Temen que Victoría, la chica trans apresada en El Chipote sea abusada

Presidenta de organización trans dice que por su género está más expuesta a abuso sexual, burlas y mal trato

La Policía le presentó como Víctor Obando, pero desde hace muchos años ella asumió su identidad de género. Es Víctoria Obando, una chica trans que ama la cocina y es activista de la causa LGTBI.

Desde siempre ha sido muy patriota y ha estado comprometida con las causas sociales, pues conoce de cerca la exclusión y la discriminación. Participó activamente en marchas y protestas antigubernamentales, y eso le costó su libertad. Fue arrestada este fin de semana en León, junto a otros 6 estudiantes y hoy presentada como terrorista ante los medios de comunicación del Gobierno.

Ludwika Vega, Presidenta de la Asociación Nicargüense de Trans (ANIT) mostró su preocupación por la joven, ya que según se ha conocido, está apresada en las celdas junto a varones, donde es obligada a pasar en ropa interior todo el día y a hacer sus necesidades en frente de todos. Vega explica que una persona trans, tiene consciencia sobre su cuerpo de la misma forma en que la tiene el género con el cual se identifica, por lo cual este tipo de exposiciones son especialmente denigrantes y humillantes.

“Consideramos que es muy delicado tener a una mujer trans privada, ya que en estas circunstancias pueden ser más fuertes los abusos, torturas psicológicas y físicas y hasta sexuales”, expresa la activista con preocupación.

De camisa azul fue presentada como “terrorista” Victoria Obando.

“Al igual que a todas las compañeras de La Modelo o Sistema Penitenciario, le están dando los mismos tratos transfóbicos; el no reconocimiento de su identidad. Consideremos que es una falta muy grave al exponerla a otra persona, como la misma policía que pueda estar ahí y no respetarla y más bien ejercer burlas, o tratos despectivos hacia ella”, indica la dirigente de la organización trans.

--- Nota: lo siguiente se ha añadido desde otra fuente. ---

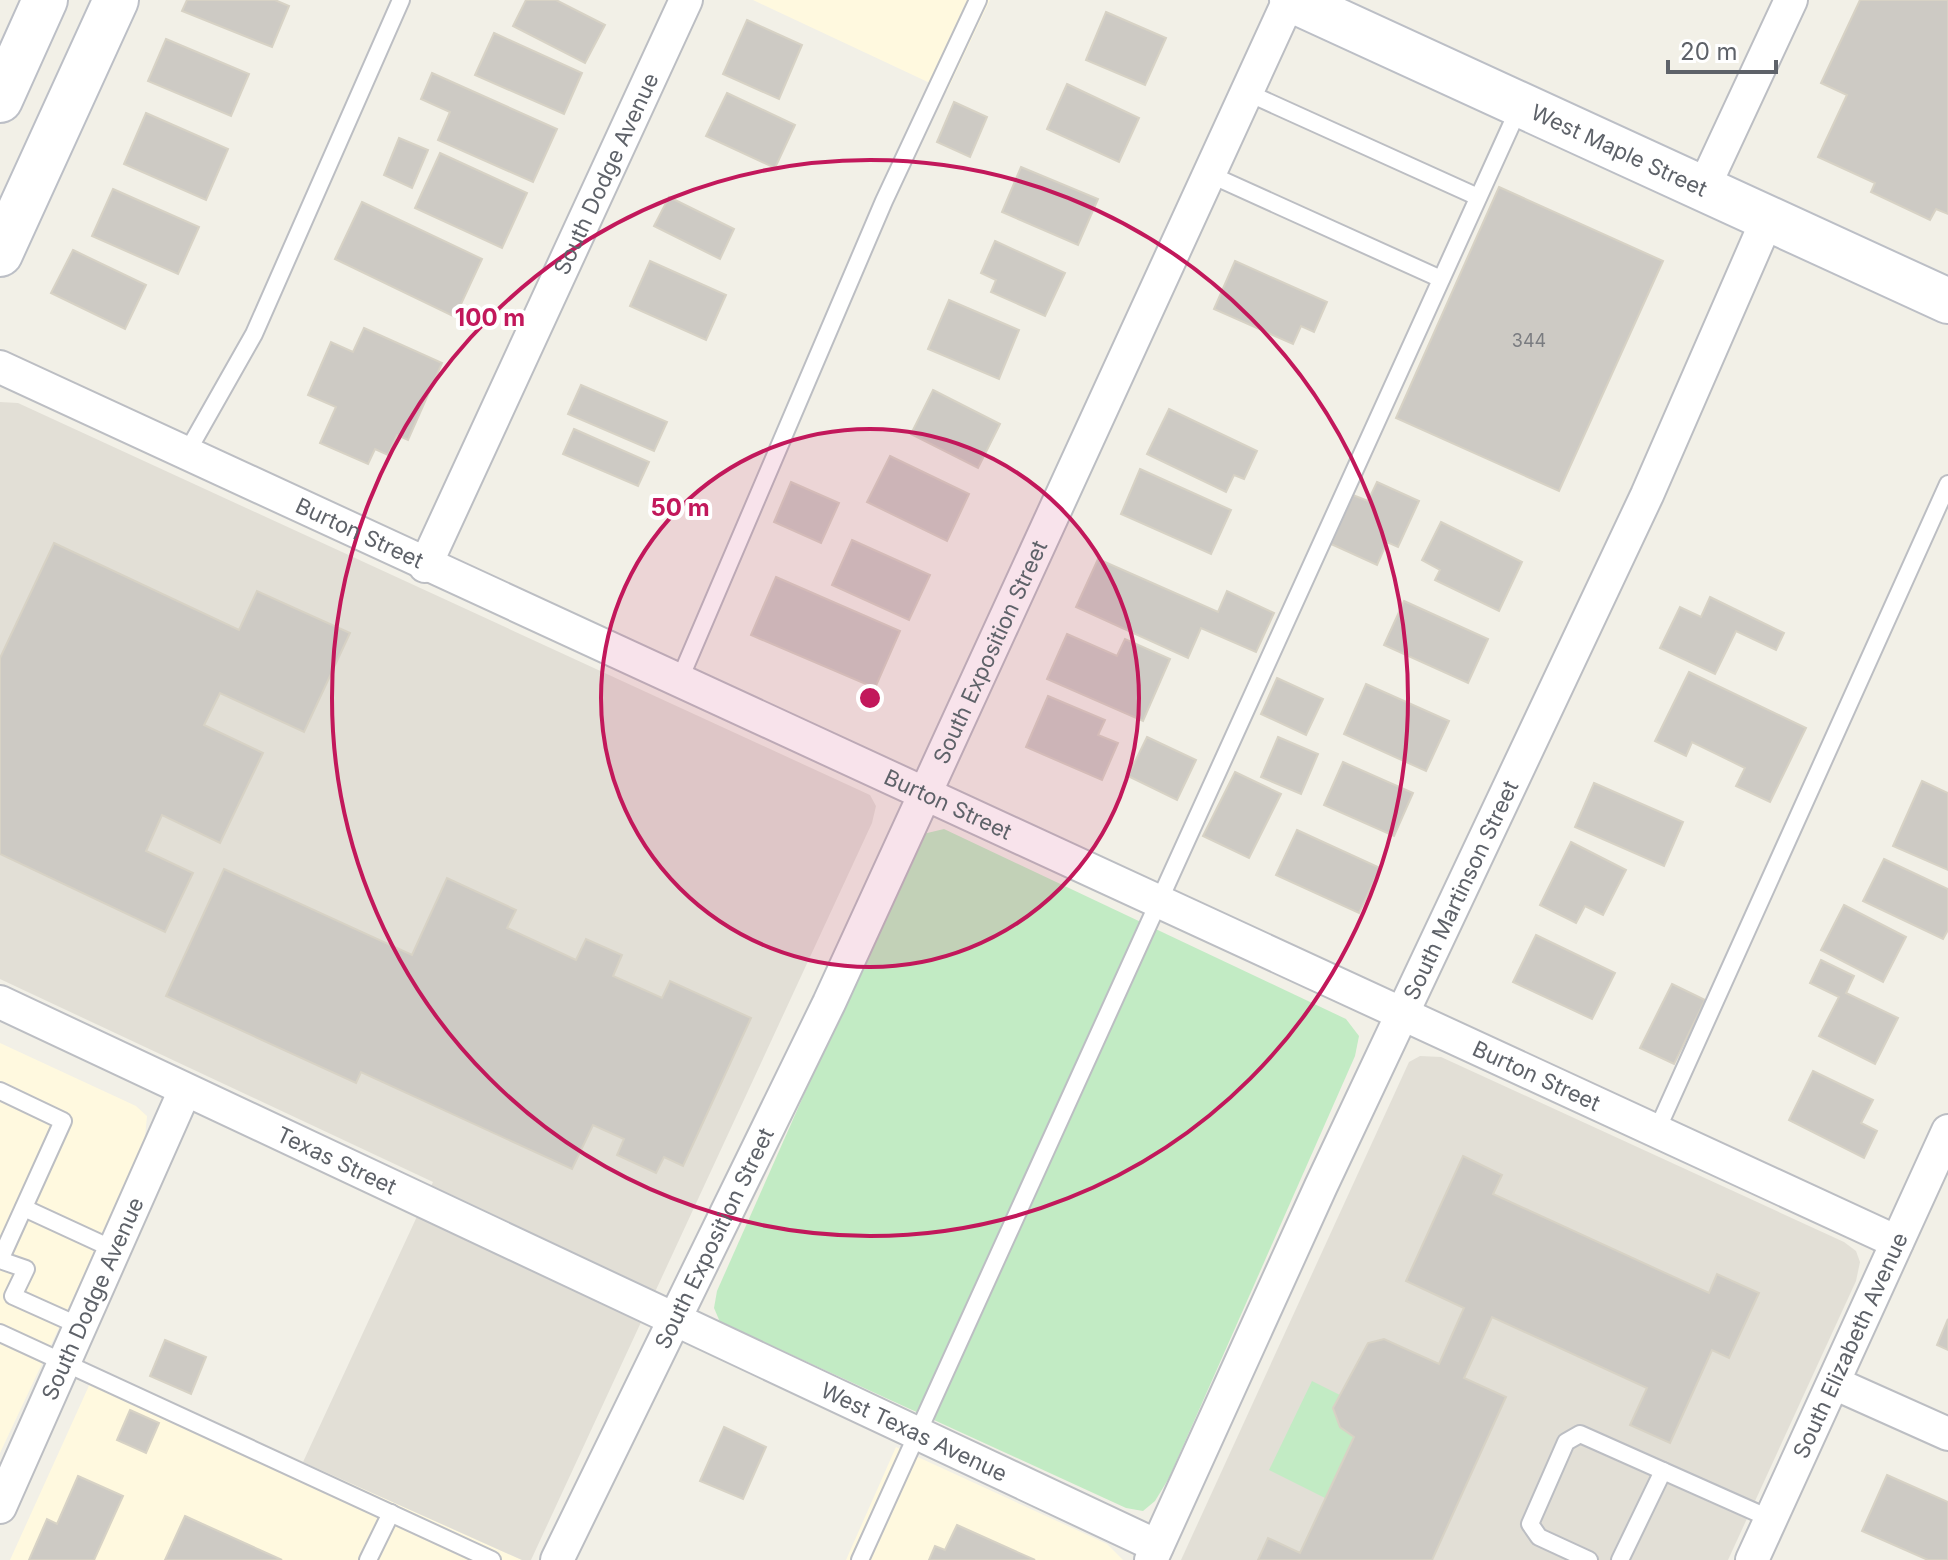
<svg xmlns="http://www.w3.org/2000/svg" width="1948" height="1560" font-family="Inter,sans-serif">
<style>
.commercial{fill:#fff9df}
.education{fill:#e2dfd6}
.green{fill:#c2ebc4}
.building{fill:#cdcac4;stroke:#d7d2c5;stroke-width:2}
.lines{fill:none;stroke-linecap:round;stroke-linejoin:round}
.lane-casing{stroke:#bcbec3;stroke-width:20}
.street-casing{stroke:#bcbec3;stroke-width:36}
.secondary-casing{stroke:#bcbfc6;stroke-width:48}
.lane{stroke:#fff;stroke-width:16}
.street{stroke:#fff;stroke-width:32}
.secondary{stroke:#fff;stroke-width:44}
.ring{fill:none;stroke:#c2185b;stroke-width:4}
.labels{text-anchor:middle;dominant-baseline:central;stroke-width:8;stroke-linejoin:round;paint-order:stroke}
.number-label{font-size:18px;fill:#7a7c80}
.street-label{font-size:22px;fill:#5e6269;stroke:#fff}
.centre{fill:#c2185b;stroke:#fff;stroke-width:4}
.ring-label{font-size:24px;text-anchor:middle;font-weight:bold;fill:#c2185b;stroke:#fff;stroke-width:8;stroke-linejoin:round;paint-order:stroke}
</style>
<rect width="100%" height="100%" fill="#f2f0e7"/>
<g class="commercial">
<polygon points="753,0 990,0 947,91"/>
<polygon points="0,1043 136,1106 147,1116 144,1147 0,1453"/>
<polygon points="97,1368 303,1462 522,1560 10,1560"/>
<polygon points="896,1447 1107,1544 1123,1560 846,1560"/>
</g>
<g class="education">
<polygon points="0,402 18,403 870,795 876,806 872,823 531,1560 522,1560 303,1462 433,1182 0,979"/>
<polygon points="1420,1056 1441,1057 1844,1242 1856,1251 1860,1262 1856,1281 1728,1560 1181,1560 1409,1062"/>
</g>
<g class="green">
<polygon points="944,829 1346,1019 1359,1036 1355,1056 1169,1478 1155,1501 1143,1511 1126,1508 720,1322 714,1308 717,1291 911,853 923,834"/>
<polygon points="1312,1381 1340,1395 1340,1427 1354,1437 1325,1498 1269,1470"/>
</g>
<g class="building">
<polygon points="187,0 275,0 289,6 272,47 182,11"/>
<polygon points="526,0 556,0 605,25 585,63 513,26"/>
<polygon points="1860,0 1948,0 1948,214 1936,209 1930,220 1871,192 1875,183 1818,157 1847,95 1821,83"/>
<polygon points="1106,12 1166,38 1145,85 1086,60"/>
<polygon points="747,20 802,45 779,99 723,74"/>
<polygon points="494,33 582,73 564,114 475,75"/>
<polygon points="166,39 249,74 231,116 148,81"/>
<polygon points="432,73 557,129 533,182 438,140 450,112 421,99"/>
<polygon points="1067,84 1139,118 1119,162 1047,129"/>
<polygon points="727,93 795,125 775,168 706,136"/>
<polygon points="954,102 987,117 970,157 937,142"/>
<polygon points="146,113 228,149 206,200 124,164"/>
<polygon points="399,138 428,150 412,188 384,175"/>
<polygon points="440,153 527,193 502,248 415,208"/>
<polygon points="1021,167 1098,199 1078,245 1002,212"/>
<polygon points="1499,187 1663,261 1559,491 1396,418"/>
<polygon points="113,189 199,227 178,274 92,236"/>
<polygon points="669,197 734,229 720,259 654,226"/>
<polygon points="362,202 482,259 455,317 335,259"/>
<polygon points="995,241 1065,273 1045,316 991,292 996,280 981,273"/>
<polygon points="73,250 146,285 125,329 51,293"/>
<polygon points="650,261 726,295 706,340 630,306"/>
<polygon points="1235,261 1327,302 1314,332 1301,326 1293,344 1214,309"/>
<polygon points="949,300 1019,330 999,379 928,349"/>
<polygon points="364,328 442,363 408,440 397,435 388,455 375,449 368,464 320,443 336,407 308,395 331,342 353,352"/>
<polygon points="581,385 667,422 654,451 568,414"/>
<polygon points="933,390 1000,424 978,468 911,434"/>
<polygon points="1169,409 1257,451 1244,479 1234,475 1226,492 1147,454"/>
<polygon points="574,429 649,462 638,486 563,454"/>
<polygon points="890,456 969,494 947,541 867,502"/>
<polygon points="1140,469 1231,510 1211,554 1121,514"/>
<polygon points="791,482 839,503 821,543 774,522"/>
<polygon points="1377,482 1419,501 1398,547 1387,542 1377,565 1331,544 1353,495 1368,501"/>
<polygon points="1441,522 1522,562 1499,611 1435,580 1440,570 1422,560"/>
<polygon points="852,540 930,575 909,620 832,585"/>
<polygon points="54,543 239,630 257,591 350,633 304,732 220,693 204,725 263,753 220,843 162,815 146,851 193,873 165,932 0,854 0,658"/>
<polygon points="1098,559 1218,612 1227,591 1274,613 1256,652 1201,628 1188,658 1076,607"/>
<polygon points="776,577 900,631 875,688 751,635"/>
<polygon points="1710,597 1784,633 1776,650 1736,631 1715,674 1660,648 1680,607 1701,617"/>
<polygon points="1404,601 1488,639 1468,683 1384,645"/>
<polygon points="1067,634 1117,656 1125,639 1170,659 1143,721 1047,679"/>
<polygon points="1689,672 1806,728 1770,802 1736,786 1745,768 1692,742 1686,756 1655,741"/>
<polygon points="1277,678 1323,699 1306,735 1261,714"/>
<polygon points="1366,684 1449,721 1426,771 1344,734"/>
<polygon points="1048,696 1105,720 1098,735 1118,743 1102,780 1026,747"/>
<polygon points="1147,737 1196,760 1177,800 1128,776"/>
<polygon points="1278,737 1318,754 1301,794 1261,777"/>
<polygon points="1343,762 1413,793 1394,836 1324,805"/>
<polygon points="1235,772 1281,794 1249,858 1203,836"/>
<polygon points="1922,781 1948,793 1948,870 1893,846"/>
<polygon points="1594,783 1683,822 1664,866 1575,827"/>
<polygon points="1297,830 1380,868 1359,913 1276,875"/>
<polygon points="1571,842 1626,870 1603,915 1585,906 1576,923 1540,905"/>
<polygon points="1884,859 1948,889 1948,930 1943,939 1863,901"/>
<polygon points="224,869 412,955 447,878 516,910 507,928 576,960 586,939 622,955 613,976 662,998 670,981 751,1018 683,1166 664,1157 656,1173 617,1155 624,1139 593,1125 572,1169 361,1072 356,1083 166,996"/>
<polygon points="1844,905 1906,937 1883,982 1821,950"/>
<polygon points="1536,935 1615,973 1592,1019 1513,982"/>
<polygon points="1821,960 1854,976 1846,993 1898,1018 1875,1064 1819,1036 1839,997 1810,983"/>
<polygon points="1672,984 1705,1000 1674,1064 1640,1048"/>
<polygon points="1813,1071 1873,1100 1861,1123 1877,1131 1864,1158 1789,1120"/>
<polygon points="1463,1156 1502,1175 1493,1194 1709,1293 1717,1274 1759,1293 1729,1358 1712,1350 1670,1443 1630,1425 1647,1388 1492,1317 1464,1378 1506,1397 1432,1560 1258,1560 1268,1538 1300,1553 1354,1437 1340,1427 1333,1408 1368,1343 1384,1339 1439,1364 1464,1308 1406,1281"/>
<polygon points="1948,1319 1948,1350 1937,1345"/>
<polygon points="165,1340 206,1357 191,1394 150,1376"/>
<polygon points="130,1410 159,1423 146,1453 117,1440"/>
<polygon points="724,1427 766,1447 743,1499 700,1481"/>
<polygon points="1887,1475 1948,1502 1948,1560 1928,1560 1862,1531"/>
<polygon points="78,1476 123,1496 94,1560 29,1560 47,1519 57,1524"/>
<polygon points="185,1516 282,1560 165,1560"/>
<polygon points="957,1525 1035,1560 929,1560 935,1546 945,1550"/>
</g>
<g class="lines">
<defs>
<g id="lane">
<polyline points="1246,92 1478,197"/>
<polyline points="1209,174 1441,279"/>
<polyline points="186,454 254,334 401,0"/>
<polyline points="679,681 884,201 978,0"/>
<polyline points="0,1091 63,1121 0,1260"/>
<polyline points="1657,1130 1948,484"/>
<polyline points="24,1208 115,1250"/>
<polyline points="0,1260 26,1269 13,1296 82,1327"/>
<polyline points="0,1333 492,1560"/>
<polyline points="368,1560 391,1513"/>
<polyline points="860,1560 1519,108"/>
<polyline points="1589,1560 1539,1537 1530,1524 1566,1442 1580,1434 1771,1519"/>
<polyline points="1620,1560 1663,1471"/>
</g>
<g id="street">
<polyline points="1702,191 1791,0"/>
<path id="s1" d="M 0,367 L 1897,1242"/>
<path id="s2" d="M 425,566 L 686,0"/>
<path id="s3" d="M 0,1002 L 1157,1546"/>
<polyline points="1834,1383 1948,1434"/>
<path id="s4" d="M 0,1507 L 185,1090"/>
<path id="s5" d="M 557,1560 L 829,1003 L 1289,0"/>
<path id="s6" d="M 1151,1560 L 1321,1186 L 1647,495 L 1767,220"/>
<path id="s7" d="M 1752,1560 L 1948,1131"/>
</g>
<g id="secondary">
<path id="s8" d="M 1292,0 L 1948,301"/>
<polyline points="0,100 45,0"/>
<polyline points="0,254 116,0"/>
</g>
</defs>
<use href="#lane" class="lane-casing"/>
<use href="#street" class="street-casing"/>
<use href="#secondary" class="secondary-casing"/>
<use href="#lane" class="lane"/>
<use href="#street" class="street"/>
<use href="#secondary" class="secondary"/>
</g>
<circle cx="870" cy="698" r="269" fill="#c2185b" fill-opacity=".12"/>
<g class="ring">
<circle cx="870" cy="698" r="269"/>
<circle cx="870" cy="698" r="538"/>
</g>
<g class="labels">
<g class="number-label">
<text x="1529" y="340">344</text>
</g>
<g class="street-label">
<text stroke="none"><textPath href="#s8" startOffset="360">West Maple Street</textPath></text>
<text stroke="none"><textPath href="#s2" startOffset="432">South Dodge Avenue</textPath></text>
<text stroke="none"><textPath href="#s1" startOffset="396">Burton Street</textPath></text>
<text stroke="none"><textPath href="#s5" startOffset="1006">South Exposition Street</textPath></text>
<text stroke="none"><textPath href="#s1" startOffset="1044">Burton Street</textPath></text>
<text stroke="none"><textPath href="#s6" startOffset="738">South Martinson Street</textPath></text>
<text stroke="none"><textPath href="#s1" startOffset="1692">Burton Street</textPath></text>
<text stroke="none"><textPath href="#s3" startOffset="372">Texas Street</textPath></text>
<text stroke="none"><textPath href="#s5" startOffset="358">South Exposition Street</textPath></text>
<text stroke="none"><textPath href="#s4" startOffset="228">South Dodge Avenue</textPath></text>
<text stroke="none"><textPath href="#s7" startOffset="236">South Elizabeth Avenue</textPath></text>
<text stroke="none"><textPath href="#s3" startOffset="1010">West Texas Avenue</textPath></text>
</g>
</g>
<circle cx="870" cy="698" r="12" class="centre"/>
<g class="ring-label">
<text x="490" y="326">100 m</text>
<text x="680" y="516">50 m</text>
</g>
<path d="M1668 60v12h108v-12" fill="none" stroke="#5e6269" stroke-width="4"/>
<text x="1680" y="60" font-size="24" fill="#5e6269" stroke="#ffffff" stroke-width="6" paint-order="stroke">20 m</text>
</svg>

Ludwika asegura que han estado haciendo presión para la liberación de Victoria, a través de publicaciones en sus redes sociales, pero reconoce que están imposibilitadas de hacer algo más, pues temen a las represalías “No hemos hecho presencia, te soy sincera (…)  hemos hablado y el pensar de muchas es que no podemos seguirnos exponiendo siendo blanco fácil de estos asesinos, ya que siendo trans somos más visibles”, dice consternada.

Victoria es estudiante de Gestión de la Información en la UNAN Managua y hace dos meses en Argentina, intervino en una actividad sobre educación en la que participaría Telemáco Talvera. Ahí denunció la masacre perpetrada por Ortega y pidió apoyo a los estudiantes nicaragüenses. “La Autonomía universitaria ha sido secuestrada (…) nuestro sandinismo también ha sido secuestrado (…) Tantos muertos, me duelen, cuando yo llegue a mi país en el aeropuerto me están esperando, tengo que irme por Costa Rica o por Honduras, para despistar que yo estoy aquí, porque me van a matar (…) yo ya no quiero ver un muerto más, estoy traumada, tiemblo de miedo”, fue parte de lo que dijo en esa ocasión.

Hoy sus miedos se hacen realidad, es una de tantos presos y presas políticas que pagan con cárcel el terrible delito de pensar distinto y no apoyar al gobierno de Daniel Ortega.